Rather than struggle with young Roma, teachers transfer them to special schools.
That is the situation in one quarter of Czech schools. Teachers often resist working with problematic children, whether it be handicapped children or Romani children. Kids in schools are still divided into categories “white and healthy” and the “other”.
Ideal class – white children only
This is what an extensive survey of GAC agency and People in need shows. The survey conducted by People in need is based on more than 500 hours of interviews in 104 schools in eight regions of the country. It focuses on areas with high Roma population. People in need were talking to children, parents, teachers and assistants.
“Schools and their teachers still do not approach children with certain disadvantage equally,” said Zdeněk Svoboda from People in need.
The survey shows that even though some schools are trying to work with Romani children, others still attempt to limit the number of children that might require greater attention and care. Children with physical or mental handicap, foreigners and mostly Roma are looking for a place at a normal school with difficulties.
High numbers of pupils in classes also force the schools to introduce limitations. Due to that it is impossible to offer sufficient attention to those children who need it.
“Approximately one third of the schools is suitable to accept a wide range of pupils with special education needs. We have recorded a tendency to eliminate children requiring special care or those who are difficult to manage,” Svoboda said.
Third of Roma children do not attend normal school
Older the pupils and higher the grade, the fewer the Roma children in classrooms. “The chance of a Roma child to remain in the class, which it started to attend is 50%,” GAC study reports.
Young Roma leave their classmates mainly in the third and the fifth grade. Many parents therefore choose to sign their children up for a special school starightaway. Two Romani girls and three Romani boys out of 10 leave normal schools. One third of them thus attends other than normal schools.
They are above-average but want to be cooks
“One fifth of the Romani children that took part in the survey were deemed above-average by their teachers,” noted sociologist Ivan Gabal. Those are often children coming from Czech-speaking families with an above-average standard.
Almost none of them, however, want to be a doctor or a lawyer. When the sociologists asked the children about their future plans, most kids wanted to become a cook. “That is the profession they are exposed to most in their environment,” Gabal said.
Only 20% of Roma children named a profession requiring a high school education and only 8% would like to study at a university.
Ministry: it is a long-distance run
Schools do not prepare much for accepting such pupils. Only 35% of schools hire at least one special pedagogue. If there is some problem, schools tend to turn to police rather than try to cooperate with the family.
“Roma people are often perceived as lacking interest in education, being unreliable and unable to keep commitment. The surveyed see these characteristics as innate,” said Zdeněk Svoboda.

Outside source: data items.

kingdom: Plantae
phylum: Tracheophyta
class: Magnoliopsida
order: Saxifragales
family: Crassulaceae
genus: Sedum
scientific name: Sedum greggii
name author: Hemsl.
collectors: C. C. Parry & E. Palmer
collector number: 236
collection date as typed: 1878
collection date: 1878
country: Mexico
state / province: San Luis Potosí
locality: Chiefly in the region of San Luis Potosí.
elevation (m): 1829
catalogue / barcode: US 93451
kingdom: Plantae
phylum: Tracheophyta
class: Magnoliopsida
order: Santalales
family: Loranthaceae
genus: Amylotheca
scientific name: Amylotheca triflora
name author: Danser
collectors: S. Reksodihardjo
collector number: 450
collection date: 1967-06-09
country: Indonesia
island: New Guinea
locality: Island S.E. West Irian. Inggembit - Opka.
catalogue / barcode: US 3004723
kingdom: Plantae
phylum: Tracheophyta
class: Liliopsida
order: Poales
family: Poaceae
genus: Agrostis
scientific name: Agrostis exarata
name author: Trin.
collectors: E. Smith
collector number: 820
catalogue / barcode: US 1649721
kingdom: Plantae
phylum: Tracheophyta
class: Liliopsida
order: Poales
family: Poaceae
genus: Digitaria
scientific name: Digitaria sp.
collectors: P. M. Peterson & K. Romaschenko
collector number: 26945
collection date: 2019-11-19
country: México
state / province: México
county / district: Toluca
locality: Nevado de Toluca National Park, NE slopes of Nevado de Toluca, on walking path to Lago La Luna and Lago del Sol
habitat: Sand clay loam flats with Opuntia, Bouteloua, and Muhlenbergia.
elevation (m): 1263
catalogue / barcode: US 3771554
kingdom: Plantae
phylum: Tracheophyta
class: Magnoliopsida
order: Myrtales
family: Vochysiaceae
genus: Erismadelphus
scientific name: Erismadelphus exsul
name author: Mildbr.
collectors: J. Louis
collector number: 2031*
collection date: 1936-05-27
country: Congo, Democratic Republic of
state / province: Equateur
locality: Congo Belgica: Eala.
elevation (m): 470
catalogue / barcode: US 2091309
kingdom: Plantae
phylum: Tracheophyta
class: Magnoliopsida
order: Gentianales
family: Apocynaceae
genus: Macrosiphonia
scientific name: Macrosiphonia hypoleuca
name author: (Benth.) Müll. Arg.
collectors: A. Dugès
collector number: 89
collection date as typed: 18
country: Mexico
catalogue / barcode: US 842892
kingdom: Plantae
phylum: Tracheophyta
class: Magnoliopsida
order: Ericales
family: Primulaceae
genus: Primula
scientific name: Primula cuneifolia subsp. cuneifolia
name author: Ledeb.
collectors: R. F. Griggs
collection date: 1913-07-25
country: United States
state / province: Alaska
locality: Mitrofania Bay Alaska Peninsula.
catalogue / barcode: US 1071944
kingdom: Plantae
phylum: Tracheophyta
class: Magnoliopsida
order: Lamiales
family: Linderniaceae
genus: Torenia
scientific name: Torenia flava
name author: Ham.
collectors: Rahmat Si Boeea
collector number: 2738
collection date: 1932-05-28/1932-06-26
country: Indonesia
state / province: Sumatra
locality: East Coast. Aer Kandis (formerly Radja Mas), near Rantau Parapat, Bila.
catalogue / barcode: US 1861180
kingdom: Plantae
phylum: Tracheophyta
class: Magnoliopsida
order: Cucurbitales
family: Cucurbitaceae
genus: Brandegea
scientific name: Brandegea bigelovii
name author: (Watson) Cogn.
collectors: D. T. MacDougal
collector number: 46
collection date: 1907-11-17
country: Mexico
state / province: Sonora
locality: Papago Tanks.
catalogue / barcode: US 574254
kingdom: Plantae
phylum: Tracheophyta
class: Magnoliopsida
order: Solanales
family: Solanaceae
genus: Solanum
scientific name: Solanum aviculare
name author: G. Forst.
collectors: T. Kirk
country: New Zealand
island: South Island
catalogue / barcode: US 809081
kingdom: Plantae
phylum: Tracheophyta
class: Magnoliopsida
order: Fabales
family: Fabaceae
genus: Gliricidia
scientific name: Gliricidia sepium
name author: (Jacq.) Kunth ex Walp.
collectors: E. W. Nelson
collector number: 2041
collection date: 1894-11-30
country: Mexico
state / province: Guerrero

Despite all that, he does not blame only the teachers. “It requires interconnection of a number of sectors. Ministries of Education and Labour and Social Affairs should work on the change together. Different conditions should be established,” he said.
Education Minister Ondřej Liška, wants to change the situation. “I aim to create conditions that would allow to build a good school for all. That means a school, in which the teachers would be offered good conditions for their work and where the children would get good education without any regard to their ethnic origins,” he said.